Fewer Americans are receiving radiotherapy during their first course of cancer treatment than a decade ago, a trio of researchers reported in the Journal of the American College of Radiology this month—and more are turning to systemic therapy as an alternative.
Radiotherapy has undergone a handful of advanced technical changes over the years, first author Trevor J. Royce, MD, MS, MPH, and co-authors wrote in JACR, prompted in part by more sophisticated knowledge of radiation itself. But no timeline exists to measure that progress.

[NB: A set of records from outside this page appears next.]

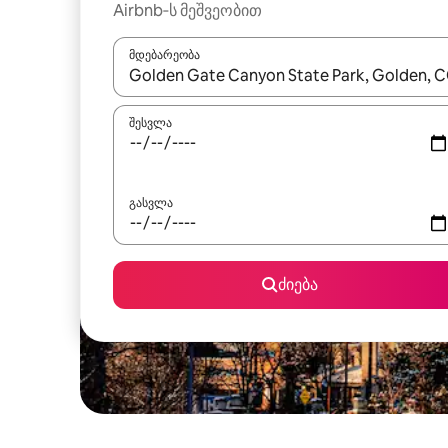
Airbnb‑ს მეშვეობით
მდებარეობა
როცა შედეგები ხელმისაწვდომი გახდება, ნავიგა
შესვლა
გასვლა
ძიება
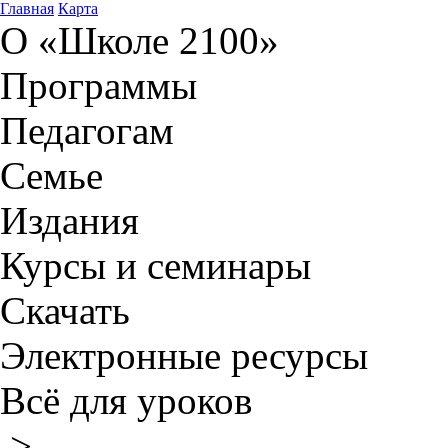
Главная
Карта
О «Школе 2100»
Программы
Педагогам
Семье
Издания
Курсы и семинары
Скачать
Электронные ресурсы
Всё для уроков
>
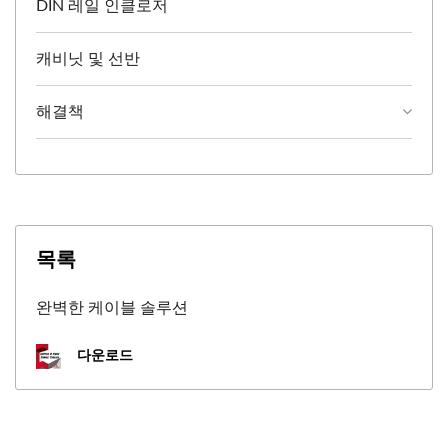
DIN 레일 인클로저
캐비닛 및 선반
해결책
목록
완벽한 케이블 솔루션
다운로드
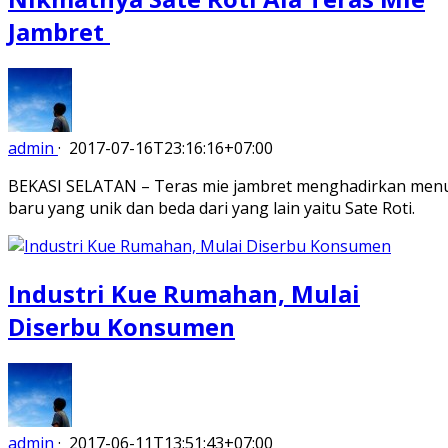
Jambret
admin
·
2017-07-16T23:16:16+07:00
BEKASI SELATAN – Teras mie jambret menghadirkan men
baru yang unik dan beda dari yang lain yaitu Sate Roti.
Industri Kue Rumahan, Mulai
Diserbu Konsumen
admin
·
2017-06-11T13:51:43+07:00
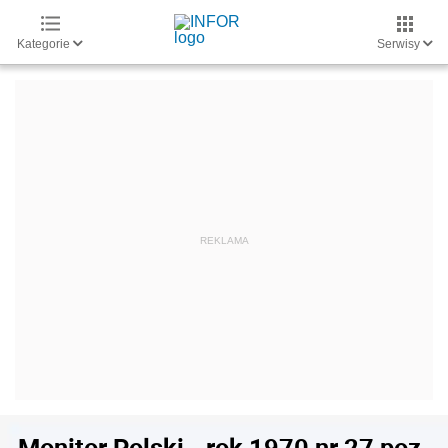
Kategorie
Serwisy
Monitor Polski - rok 1970 nr 27 poz.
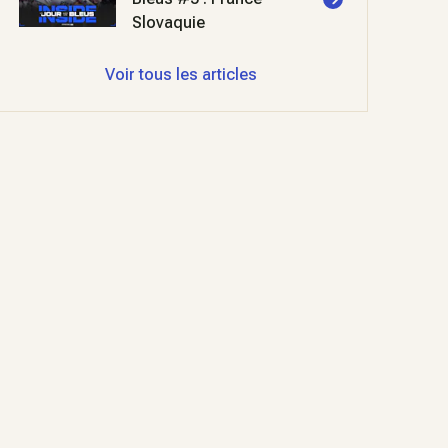
Slovaquie
Voir tous les articles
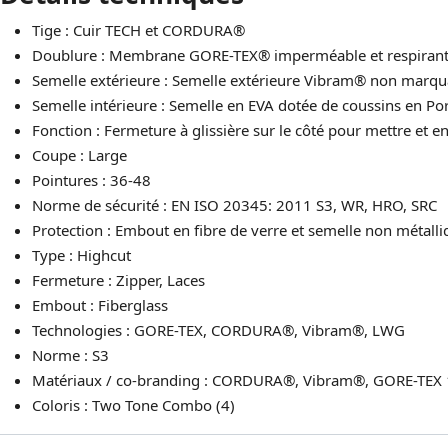
Tige : Cuir TECH et CORDURA®
Doublure : Membrane GORE-TEX® imperméable et respirante, 
Semelle extérieure : Semelle extérieure Vibram® non marqua
Semelle intérieure : Semelle en EVA dotée de coussins en Po
Fonction : Fermeture à glissière sur le côté pour mettre et en
Coupe : Large
Pointures : 36-48
Norme de sécurité : EN ISO 20345: 2011 S3, WR, HRO, SRC
Protection : Embout en fibre de verre et semelle non métalli
Type : Highcut
Fermeture : Zipper, Laces
Embout : Fiberglass
Technologies : GORE-TEX, CORDURA®, Vibram®, LWG
Norme : S3
Matériaux / co-branding : CORDURA®, Vibram®, GORE-TEX
Coloris : Two Tone Combo (4)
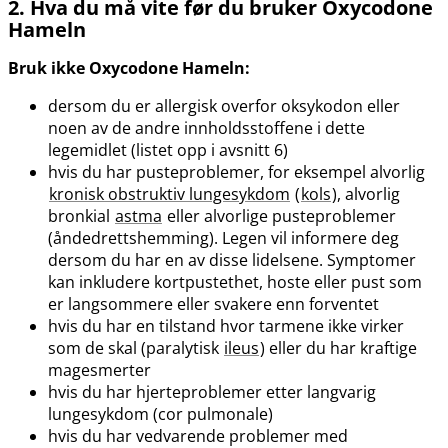
2. Hva du må vite før du bruker Oxycodone
Hameln
Bruk ikke Oxycodone Hameln:
dersom du er allergisk overfor oksykodon eller
noen av de andre innholdsstoffene i dette
legemidlet (listet opp i avsnitt 6)
hvis du har pusteproblemer, for eksempel alvorlig
kronisk obstruktiv lungesykdom
(
kols
), alvorlig
bronkial
astma
eller alvorlige pusteproblemer
(åndedrettshemming). Legen vil informere deg
dersom du har en av disse lidelsene. Symptomer
kan inkludere kortpustethet, hoste eller pust som
er langsommere eller svakere enn forventet
hvis du har en tilstand hvor tarmene ikke virker
som de skal (paralytisk
ileus
) eller du har kraftige
magesmerter
hvis du har hjerteproblemer etter langvarig
lungesykdom (cor pulmonale)
hvis du har vedvarende problemer med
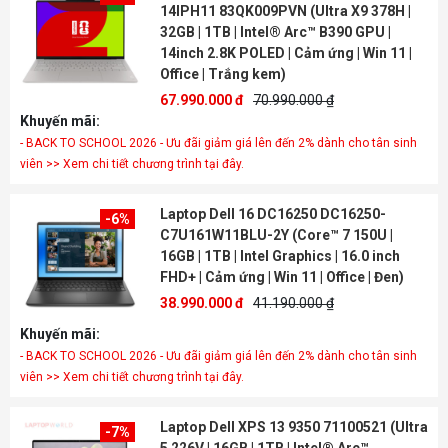
14IPH11 83QK009PVN (Ultra X9 378H |
32GB | 1TB | Intel® Arc™ B390 GPU |
14inch 2.8K POLED | Cảm ứng | Win 11 |
Office | Trắng kem)
67.990.000 đ
70.990.000 ₫
Khuyến mãi:
- BACK TO SCHOOL 2026 - Ưu đãi giảm giá lên đến 2% dành cho tân sinh
viên >> Xem chi tiết chương trình tại đây.
Laptop Dell 16 DC16250 DC16250-
-6%
C7U161W11BLU-2Y (Core™ 7 150U |
16GB | 1TB | Intel Graphics | 16.0 inch
FHD+ | Cảm ứng | Win 11 | Office | Đen)
38.990.000 đ
41.190.000 ₫
Khuyến mãi:
- BACK TO SCHOOL 2026 - Ưu đãi giảm giá lên đến 2% dành cho tân sinh
viên >> Xem chi tiết chương trình tại đây.
Laptop Dell XPS 13 9350 71100521 (Ultra
-7%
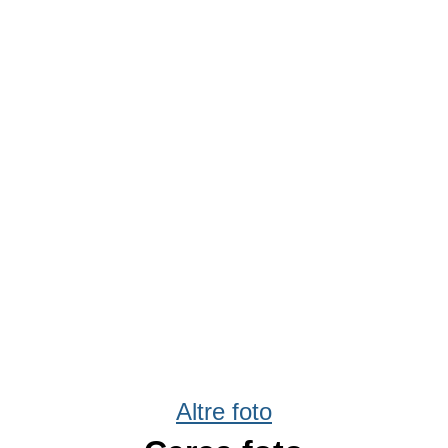
Altre foto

“The changing use of radiation as a first-line cancer therapy in the United States is poorly characterized,” Royce and colleagues said. “Understanding how radiation utilization rates have changed with advances is unclear, although reportedly nearly half of all cancer patients will receive radiotherapy at some point during their cancer care.”
The researchers launched a retrospective study of solid tumor cases reported in the National Cancer Data Base between 2004 and 2014 “to better understand the evolution of contemporary radiotherapy and fractionation use,” the latter of which has been the subject of recent guideline changes. Several organizations, including the American Society for Radiation Oncology, have been supporting the use of shorter fractionation regimens in breast and prostate cancer therapies.
Royce et al.’s work involved sub-categorizing patients by tumor sites and studying how rates of radiotherapy, systemic therapy and surgical therapy utilization, as well as number of treatment and fractionations, changed over time.
Radiotherapy itself declined in use a modest 2.7 percent, sinking steadily from 33.9 percent in 2004 to 31.2 percent in 2014, the authors said. Systemic therapy, on the other hand, jumped from 37.3 percent to 44.1 percent, and surgical therapy utilization remained steady, around 68 percent. Patients with genitourinary, head and neck and central nervous system diseases saw the greatest drops, with radiotherapy use in genitourinary cases shrinking 42.5 percent over the study period.
“These findings are significant for several reasons and highlight the changing role of radiation oncology during the first line of cancer care,” Royce and co-authors wrote. “They may suggest a nationwide decrease in the use of radiotherapy during the first course of treatment, driven by a decrease in genitourinary cancers and decreased radiotherapy utilization across multiple cancer sites.”
Radiotherapy also increased in gastrointestinal, musculoskeletal, skin and thoracic malignancies, the researchers reported, though mean fractionation declined from 28.7 to 25.2.
“This decline in the mean number of fractions per patient persisted in nonpalliative, nonstereotactic treatments,” Royce and colleagues said.